PUBLISHERS' INTRODUCTION.
Deeming that the public would be deeply interested to know, indeed had a right to know, something more of the author of the following work than gleams through the series of entertaining, instructive, and in many respects unparalleled articles which constitute "Knots Untied," we applied to him for his Autobiography, in details covering other portions of, and facts in his life, than are revealed in the wonderful experiences of his professional career, as brought to light in these articles.
But we were met by a reply, characteristic of most men of deeds rather than of words, that it would be wholly against his taste to furnish his own personal history: he was in 'no wise desirous to vaunt himself,' he said; 'he had not sought,' he continued, by the articles in question, to illustrate himself, or to play the part of a hero in any measure, but merely to contribute to the current literature and the history of the times a narration of sundry interesting facts, which, in their hidden and secret nature, are usually withheld from the general public.
Throughout this book Officer McWatters has shown the modesty of a retiring and unassuming man; making no further allusion to himself, and his deeds and experiences, than necessary to sustain the thread of the narratives. He desired that the book should stand upon its own merits, without any adventitious aid from the high indorsements of his own daily life and personal character, such as will be found in what follows. He would, so far as the book is concerned, be judged as an officer and an author, rather than by the merits of his own private life, be they great or small. In this he evinced a commendable pride and a good sense which we could not question.

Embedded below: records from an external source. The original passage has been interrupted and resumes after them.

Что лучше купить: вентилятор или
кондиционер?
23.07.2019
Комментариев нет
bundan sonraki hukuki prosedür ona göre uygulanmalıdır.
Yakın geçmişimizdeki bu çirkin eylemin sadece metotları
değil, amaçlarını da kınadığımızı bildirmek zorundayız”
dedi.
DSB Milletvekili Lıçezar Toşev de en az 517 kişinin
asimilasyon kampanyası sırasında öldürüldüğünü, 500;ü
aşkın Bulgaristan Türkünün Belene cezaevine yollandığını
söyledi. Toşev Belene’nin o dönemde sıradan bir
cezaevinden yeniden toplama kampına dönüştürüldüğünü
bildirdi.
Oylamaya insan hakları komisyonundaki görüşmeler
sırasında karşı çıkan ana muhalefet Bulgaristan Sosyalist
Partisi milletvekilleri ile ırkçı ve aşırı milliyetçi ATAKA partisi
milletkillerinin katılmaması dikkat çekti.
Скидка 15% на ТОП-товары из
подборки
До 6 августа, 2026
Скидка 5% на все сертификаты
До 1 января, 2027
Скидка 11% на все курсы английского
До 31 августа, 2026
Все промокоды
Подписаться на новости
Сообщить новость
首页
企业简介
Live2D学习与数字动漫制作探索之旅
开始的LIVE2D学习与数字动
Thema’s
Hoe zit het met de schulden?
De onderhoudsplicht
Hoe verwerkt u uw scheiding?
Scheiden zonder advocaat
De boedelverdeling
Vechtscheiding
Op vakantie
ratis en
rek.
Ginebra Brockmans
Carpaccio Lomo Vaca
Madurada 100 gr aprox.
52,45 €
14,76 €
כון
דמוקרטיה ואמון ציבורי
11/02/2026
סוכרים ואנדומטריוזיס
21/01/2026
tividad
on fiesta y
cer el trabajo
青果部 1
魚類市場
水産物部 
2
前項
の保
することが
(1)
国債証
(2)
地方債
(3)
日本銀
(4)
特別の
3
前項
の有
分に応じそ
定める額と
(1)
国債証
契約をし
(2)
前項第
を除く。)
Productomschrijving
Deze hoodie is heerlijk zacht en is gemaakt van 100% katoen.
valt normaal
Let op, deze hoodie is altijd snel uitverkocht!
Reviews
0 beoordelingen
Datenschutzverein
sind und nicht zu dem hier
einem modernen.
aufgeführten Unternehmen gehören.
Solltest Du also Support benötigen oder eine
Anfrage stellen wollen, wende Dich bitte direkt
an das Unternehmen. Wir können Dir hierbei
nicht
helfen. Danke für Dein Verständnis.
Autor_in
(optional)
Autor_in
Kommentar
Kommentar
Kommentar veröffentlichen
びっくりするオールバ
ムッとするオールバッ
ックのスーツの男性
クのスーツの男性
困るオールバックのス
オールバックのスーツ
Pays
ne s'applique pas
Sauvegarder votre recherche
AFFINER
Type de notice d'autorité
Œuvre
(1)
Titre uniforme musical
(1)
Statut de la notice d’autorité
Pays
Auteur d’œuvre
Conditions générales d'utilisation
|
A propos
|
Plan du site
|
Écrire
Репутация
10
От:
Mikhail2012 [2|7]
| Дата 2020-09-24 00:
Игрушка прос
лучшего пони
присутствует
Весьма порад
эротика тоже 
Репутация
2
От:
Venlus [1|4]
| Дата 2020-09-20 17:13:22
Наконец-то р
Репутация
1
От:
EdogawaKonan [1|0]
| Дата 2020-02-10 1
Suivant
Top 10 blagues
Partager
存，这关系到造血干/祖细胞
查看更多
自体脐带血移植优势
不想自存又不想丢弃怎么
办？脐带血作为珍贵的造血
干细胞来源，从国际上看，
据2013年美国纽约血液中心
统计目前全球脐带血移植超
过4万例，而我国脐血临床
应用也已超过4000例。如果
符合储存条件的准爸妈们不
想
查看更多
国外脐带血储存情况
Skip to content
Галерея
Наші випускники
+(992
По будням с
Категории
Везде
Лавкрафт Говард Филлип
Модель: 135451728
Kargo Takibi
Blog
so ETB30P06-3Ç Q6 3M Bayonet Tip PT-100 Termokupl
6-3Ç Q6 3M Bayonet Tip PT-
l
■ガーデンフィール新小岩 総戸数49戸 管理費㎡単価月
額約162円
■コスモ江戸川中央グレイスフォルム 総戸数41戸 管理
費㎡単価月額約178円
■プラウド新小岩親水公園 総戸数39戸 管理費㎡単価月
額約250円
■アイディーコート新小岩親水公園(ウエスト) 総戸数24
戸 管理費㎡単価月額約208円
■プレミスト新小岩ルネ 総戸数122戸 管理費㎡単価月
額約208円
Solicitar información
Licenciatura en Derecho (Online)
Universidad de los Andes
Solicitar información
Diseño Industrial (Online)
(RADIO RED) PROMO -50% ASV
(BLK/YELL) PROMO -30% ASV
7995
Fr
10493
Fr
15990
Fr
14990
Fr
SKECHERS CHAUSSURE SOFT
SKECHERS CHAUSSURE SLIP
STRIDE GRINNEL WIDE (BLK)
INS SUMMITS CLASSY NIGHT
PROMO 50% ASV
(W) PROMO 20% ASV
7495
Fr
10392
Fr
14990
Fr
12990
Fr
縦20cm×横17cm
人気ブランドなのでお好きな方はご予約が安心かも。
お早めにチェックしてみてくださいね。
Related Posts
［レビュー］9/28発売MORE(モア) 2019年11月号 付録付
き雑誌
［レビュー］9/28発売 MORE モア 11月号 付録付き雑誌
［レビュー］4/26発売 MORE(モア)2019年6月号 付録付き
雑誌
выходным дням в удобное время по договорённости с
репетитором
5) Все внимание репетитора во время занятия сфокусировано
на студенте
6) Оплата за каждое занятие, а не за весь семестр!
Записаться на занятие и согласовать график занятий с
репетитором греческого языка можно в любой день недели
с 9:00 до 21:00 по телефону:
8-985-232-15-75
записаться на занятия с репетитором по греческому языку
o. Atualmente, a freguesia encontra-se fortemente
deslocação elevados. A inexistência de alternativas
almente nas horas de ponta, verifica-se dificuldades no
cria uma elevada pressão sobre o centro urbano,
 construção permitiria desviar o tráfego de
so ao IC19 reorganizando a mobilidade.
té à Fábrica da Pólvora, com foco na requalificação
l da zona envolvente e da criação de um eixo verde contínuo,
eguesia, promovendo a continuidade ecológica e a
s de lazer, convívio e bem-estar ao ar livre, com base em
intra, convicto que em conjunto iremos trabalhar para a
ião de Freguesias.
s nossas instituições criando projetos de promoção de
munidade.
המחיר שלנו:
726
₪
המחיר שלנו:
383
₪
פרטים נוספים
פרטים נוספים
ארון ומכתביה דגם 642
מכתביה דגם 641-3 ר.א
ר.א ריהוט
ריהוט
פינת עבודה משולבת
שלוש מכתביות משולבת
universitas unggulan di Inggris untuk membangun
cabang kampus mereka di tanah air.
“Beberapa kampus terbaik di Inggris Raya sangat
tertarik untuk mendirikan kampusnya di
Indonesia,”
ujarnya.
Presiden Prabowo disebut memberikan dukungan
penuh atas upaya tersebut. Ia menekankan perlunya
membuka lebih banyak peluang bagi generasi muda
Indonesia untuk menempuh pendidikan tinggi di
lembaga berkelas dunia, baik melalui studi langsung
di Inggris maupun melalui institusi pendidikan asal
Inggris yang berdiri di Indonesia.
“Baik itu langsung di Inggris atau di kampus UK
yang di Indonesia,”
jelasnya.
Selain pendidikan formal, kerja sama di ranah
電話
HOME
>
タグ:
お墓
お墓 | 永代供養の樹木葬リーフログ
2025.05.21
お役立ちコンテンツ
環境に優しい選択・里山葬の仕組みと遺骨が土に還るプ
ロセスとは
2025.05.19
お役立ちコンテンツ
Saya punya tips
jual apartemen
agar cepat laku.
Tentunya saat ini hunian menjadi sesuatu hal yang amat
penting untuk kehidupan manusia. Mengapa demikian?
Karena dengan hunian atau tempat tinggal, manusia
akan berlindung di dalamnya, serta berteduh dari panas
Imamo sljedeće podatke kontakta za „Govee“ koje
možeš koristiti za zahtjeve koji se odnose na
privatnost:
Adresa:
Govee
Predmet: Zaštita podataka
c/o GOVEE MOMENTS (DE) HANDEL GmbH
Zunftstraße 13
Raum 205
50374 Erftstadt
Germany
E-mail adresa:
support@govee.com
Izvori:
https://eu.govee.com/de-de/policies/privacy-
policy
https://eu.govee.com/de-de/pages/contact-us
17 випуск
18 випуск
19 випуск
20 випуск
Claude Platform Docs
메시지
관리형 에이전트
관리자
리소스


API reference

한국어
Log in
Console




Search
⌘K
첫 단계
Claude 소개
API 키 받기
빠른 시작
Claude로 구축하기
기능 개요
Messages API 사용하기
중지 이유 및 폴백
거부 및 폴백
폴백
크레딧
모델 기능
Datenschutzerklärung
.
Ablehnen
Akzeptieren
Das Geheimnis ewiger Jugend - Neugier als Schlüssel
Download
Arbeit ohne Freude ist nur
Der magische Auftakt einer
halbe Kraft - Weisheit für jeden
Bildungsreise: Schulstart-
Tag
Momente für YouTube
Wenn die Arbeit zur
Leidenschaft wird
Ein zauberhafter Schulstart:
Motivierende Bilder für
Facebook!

Nevertheless we considered it fitting that we add to the book such facts as we might possess ourselves of regarding the career of a man whose life has been given, in so great part, to deeds of good, heartfully and freely done, and to humanitary reforms, as has Officer McWatters'.
For it is not strictly and merely in the capacity of a successful officer or as a spirited and graceful writer that "the Literary Policeman" (as the journals of New York are wont to distinguish Officer McWatters) has done his best works. Officer McWatters is, par excellence, a humanitarian, a gentleman of the widest tolerance and liberality of opinions, as is evinced in various parts of the narratives, which exhibit nothing of that cruel and tyrannical spirit so common to men who have much to do with the criminal classes. It is rather by kindness than severity that he would deal with the erring.
Officer McWatters, being unwilling to supply his Autobiography; and being ourselves without sufficient notes to furnish the public with the biographical comments which we considered so desirable concerning him, we intrusted the matter of writing his personal history to a well known literary gentleman of New York, with directions to him to put into form whatever he could authentically gather of a nature interesting to the reading public in general, concerning the author of "Knots Untied."